We all have a responsibility to deliver that information to the villages. Europe not only recognises this but our work with our eastern European neighbours and our partners in Africa, South East Asia and Latin America, as well as the Caribbean and the Mediterranean has delivered tangible results that have transformed lives. These efforts are consistent with our understanding of what it means for people to live a full life, free of poverty.

Technology is a crucial tool to acquire knowledge and education; to express ones own cultural identity and strengthen the basis for community integration; to earn a living; to live free of fear from vehicles of oppression from governments unrestrained by the rule of law.

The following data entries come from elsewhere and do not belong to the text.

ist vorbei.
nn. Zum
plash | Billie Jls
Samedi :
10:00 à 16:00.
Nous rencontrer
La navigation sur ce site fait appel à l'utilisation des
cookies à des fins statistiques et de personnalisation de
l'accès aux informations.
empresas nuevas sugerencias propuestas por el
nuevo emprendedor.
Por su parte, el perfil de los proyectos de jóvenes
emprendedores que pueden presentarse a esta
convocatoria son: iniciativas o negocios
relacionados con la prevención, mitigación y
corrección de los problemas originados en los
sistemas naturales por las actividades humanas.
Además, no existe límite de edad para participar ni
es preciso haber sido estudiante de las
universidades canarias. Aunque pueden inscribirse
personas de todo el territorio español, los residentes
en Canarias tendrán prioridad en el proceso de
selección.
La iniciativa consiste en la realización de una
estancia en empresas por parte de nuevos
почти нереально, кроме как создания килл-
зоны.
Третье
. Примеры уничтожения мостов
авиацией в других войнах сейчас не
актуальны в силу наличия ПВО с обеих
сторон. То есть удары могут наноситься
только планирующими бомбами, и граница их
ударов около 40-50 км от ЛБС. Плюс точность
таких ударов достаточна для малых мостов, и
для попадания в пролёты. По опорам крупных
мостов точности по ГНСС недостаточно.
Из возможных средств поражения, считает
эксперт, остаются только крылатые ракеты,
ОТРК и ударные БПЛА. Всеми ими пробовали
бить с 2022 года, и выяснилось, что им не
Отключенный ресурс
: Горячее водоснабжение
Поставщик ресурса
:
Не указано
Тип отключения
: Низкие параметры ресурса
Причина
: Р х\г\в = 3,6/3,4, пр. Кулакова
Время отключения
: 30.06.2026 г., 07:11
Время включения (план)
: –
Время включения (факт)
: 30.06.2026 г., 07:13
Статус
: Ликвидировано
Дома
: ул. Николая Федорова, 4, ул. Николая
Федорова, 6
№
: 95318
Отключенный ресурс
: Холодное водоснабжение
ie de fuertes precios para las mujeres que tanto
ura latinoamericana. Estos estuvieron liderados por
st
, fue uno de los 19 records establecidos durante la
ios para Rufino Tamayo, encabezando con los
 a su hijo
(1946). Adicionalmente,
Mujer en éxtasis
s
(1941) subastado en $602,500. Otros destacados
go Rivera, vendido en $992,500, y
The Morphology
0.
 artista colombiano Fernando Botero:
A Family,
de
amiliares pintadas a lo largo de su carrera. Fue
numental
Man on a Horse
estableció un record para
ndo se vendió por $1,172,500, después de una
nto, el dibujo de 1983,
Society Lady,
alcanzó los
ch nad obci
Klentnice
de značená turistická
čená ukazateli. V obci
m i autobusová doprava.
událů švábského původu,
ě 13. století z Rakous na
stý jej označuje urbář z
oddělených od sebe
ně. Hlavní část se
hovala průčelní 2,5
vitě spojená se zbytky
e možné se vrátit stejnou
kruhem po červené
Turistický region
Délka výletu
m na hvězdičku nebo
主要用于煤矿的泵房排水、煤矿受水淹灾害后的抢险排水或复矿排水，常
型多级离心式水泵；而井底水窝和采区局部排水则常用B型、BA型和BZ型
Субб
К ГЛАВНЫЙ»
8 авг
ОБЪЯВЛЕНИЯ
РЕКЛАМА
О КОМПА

Unless technology is used to reach all of these objectives without exception, the tool risks becoming another vehicle of oppression and suppression in the hands of those who have already used all resources available to them to perpetuate their power.

Warlords, terrorists and organised crime have found their way to this means of monopolising wealth and power sooner than the people in the villages that are still out of touch.

It is why we must approach a fresh global structure for governing the Internet to ensure legitimacy and global ownership of this great asset of the present without damaging any of the liberating and open benefits that the Internet has brought about.

Nothing that is man-made is good or evil in and of itself.

We are right to commend the educational and cultural power of the Internet and how this opens up new prospects for our children. But we cannot afford to gloss over the dangers to our children that are vulnerable to the abuse of those who are willing to use any means to harm them.

No society that fails to protect its young is worthy of that name.

Protecting children everywhere must become a genuine priority unless the Knowledge Society we aspire to become a place where children are not safe and are exposed to the sophisticated and for that no less harrowing abuse of technology-using perpetrators.

Malta exhorts this Summit to push further up in its list of priorities, a credible and coordinated effort to make the Internet a safe place for children.

Mr President,

Tunis 2005 is not the closure of a cycle of effort and cooperation: it must be but the opening. We have achieved much from our individual projects and the sharing of our results and our efforts in groups as regions and partners. Yet there is no twenty-seventh mile in this marathon of leadership.

Indeed, the future is a moving target. Thank you.